Extracted page text data
=====

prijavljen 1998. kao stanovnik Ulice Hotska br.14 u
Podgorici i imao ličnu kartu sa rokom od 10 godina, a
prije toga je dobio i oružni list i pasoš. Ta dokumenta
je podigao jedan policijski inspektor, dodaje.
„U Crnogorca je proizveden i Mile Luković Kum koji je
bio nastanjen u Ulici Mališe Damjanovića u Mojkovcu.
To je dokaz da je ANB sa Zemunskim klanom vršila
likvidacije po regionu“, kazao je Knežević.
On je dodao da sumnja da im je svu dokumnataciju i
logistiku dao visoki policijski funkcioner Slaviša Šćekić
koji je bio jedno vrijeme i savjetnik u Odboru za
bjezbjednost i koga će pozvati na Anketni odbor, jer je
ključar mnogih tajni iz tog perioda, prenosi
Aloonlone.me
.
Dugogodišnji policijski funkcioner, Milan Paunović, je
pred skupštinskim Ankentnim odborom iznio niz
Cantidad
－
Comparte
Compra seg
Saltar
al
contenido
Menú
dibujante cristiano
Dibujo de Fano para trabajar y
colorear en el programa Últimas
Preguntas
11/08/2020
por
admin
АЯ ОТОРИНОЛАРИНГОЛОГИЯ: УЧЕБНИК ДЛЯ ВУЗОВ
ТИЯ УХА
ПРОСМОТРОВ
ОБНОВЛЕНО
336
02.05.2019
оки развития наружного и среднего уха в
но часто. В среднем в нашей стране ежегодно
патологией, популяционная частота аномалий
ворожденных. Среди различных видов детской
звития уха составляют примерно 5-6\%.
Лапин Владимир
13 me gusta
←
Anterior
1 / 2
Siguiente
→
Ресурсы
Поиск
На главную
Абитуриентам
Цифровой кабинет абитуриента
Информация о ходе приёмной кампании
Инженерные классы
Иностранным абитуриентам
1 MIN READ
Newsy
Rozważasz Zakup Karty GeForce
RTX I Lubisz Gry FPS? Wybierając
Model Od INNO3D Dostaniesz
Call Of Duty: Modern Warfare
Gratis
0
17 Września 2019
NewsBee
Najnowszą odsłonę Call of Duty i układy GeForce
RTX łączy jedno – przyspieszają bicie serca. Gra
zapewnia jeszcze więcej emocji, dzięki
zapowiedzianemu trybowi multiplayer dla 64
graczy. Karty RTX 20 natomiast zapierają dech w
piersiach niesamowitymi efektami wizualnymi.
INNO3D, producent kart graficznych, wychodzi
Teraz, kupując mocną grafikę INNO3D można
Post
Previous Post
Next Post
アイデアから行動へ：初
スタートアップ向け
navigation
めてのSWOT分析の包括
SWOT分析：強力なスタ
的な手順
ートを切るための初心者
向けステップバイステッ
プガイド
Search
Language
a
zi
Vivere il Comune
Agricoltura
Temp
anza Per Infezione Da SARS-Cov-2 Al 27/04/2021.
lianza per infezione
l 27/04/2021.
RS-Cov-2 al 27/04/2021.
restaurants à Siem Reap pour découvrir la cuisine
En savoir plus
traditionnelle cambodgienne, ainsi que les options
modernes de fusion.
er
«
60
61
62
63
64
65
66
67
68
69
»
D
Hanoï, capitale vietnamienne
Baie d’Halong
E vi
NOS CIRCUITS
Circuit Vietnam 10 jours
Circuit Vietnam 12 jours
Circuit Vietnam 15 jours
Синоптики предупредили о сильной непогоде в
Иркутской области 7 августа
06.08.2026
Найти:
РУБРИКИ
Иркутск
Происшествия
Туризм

=====

YOUR GOAL. Arrange every line of the extracted page text data above as a numbered list, leaving out any blank lines.

ANSWER TO THE PROBLEM.
1. prijavljen 1998. kao stanovnik Ulice Hotska br.14 u
2. Podgorici i imao ličnu kartu sa rokom od 10 godina, a
3. prije toga je dobio i oružni list i pasoš. Ta dokumenta
4. je podigao jedan policijski inspektor, dodaje.
5. „U Crnogorca je proizveden i Mile Luković Kum koji je
6. bio nastanjen u Ulici Mališe Damjanovića u Mojkovcu.
7. To je dokaz da je ANB sa Zemunskim klanom vršila
8. likvidacije po regionu“, kazao je Knežević.
9. On je dodao da sumnja da im je svu dokumnataciju i
10. logistiku dao visoki policijski funkcioner Slaviša Šćekić
11. koji je bio jedno vrijeme i savjetnik u Odboru za
12. bjezbjednost i koga će pozvati na Anketni odbor, jer je
13. ključar mnogih tajni iz tog perioda, prenosi
14. Aloonlone.me
15. .
16. Dugogodišnji policijski funkcioner, Milan Paunović, je
17. pred skupštinskim Ankentnim odborom iznio niz
18. Cantidad
19. －
20. Comparte
21. Compra seg
22. Saltar
23. al
24. contenido
25. Menú
26. dibujante cristiano
27. Dibujo de Fano para trabajar y
28. colorear en el programa Últimas
29. Preguntas
30. 11/08/2020
31. por
32. admin
33. АЯ ОТОРИНОЛАРИНГОЛОГИЯ: УЧЕБНИК ДЛЯ ВУЗОВ
34. ТИЯ УХА
35. ПРОСМОТРОВ
36. ОБНОВЛЕНО
37. 336
38. 02.05.2019
39. оки развития наружного и среднего уха в
40. но часто. В среднем в нашей стране ежегодно
41. патологией, популяционная частота аномалий
42. ворожденных. Среди различных видов детской
43. звития уха составляют примерно 5-6\%.
44. Лапин Владимир
45. 13 me gusta
46. ←
47. Anterior
48. 1 / 2
49. Siguiente
50. →
51. Ресурсы
52. Поиск
53. На главную
54. Абитуриентам
55. Цифровой кабинет абитуриента
56. Информация о ходе приёмной кампании
57. Инженерные классы
58. Иностранным абитуриентам
59. 1 MIN READ
60. Newsy
61. Rozważasz Zakup Karty GeForce
62. RTX I Lubisz Gry FPS? Wybierając
63. Model Od INNO3D Dostaniesz
64. Call Of Duty: Modern Warfare
65. Gratis
66. 0
67. 17 Września 2019
68. NewsBee
69. Najnowszą odsłonę Call of Duty i układy GeForce
70. RTX łączy jedno – przyspieszają bicie serca. Gra
71. zapewnia jeszcze więcej emocji, dzięki
72. zapowiedzianemu trybowi multiplayer dla 64
73. graczy. Karty RTX 20 natomiast zapierają dech w
74. piersiach niesamowitymi efektami wizualnymi.
75. INNO3D, producent kart graficznych, wychodzi
76. Teraz, kupując mocną grafikę INNO3D można
77. Post
78. Previous Post
79. Next Post
80. アイデアから行動へ：初
81. スタートアップ向け
82. navigation
83. めてのSWOT分析の包括
84. SWOT分析：強力なスタ
85. 的な手順
86. ートを切るための初心者
87. 向けステップバイステッ
88. プガイド
89. Search
90. Language
91. a
92. zi
93. Vivere il Comune
94. Agricoltura
95. Temp
96. anza Per Infezione Da SARS-Cov-2 Al 27/04/2021.
97. lianza per infezione
98. l 27/04/2021.
99. RS-Cov-2 al 27/04/2021.
100. restaurants à Siem Reap pour découvrir la cuisine
101. En savoir plus
102. traditionnelle cambodgienne, ainsi que les options
103. modernes de fusion.
104. er
105. «
106. 60
107. 61
108. 62
109. 63
110. 64
111. 65
112. 66
113. 67
114. 68
115. 69
116. »
117. D
118. Hanoï, capitale vietnamienne
119. Baie d’Halong
120. E vi
121. NOS CIRCUITS
122. Circuit Vietnam 10 jours
123. Circuit Vietnam 12 jours
124. Circuit Vietnam 15 jours
125. Синоптики предупредили о сильной непогоде в
126. Иркутской области 7 августа
127. 06.08.2026
128. Найти:
129. РУБРИКИ
130. Иркутск
131. Происшествия
132. Туризм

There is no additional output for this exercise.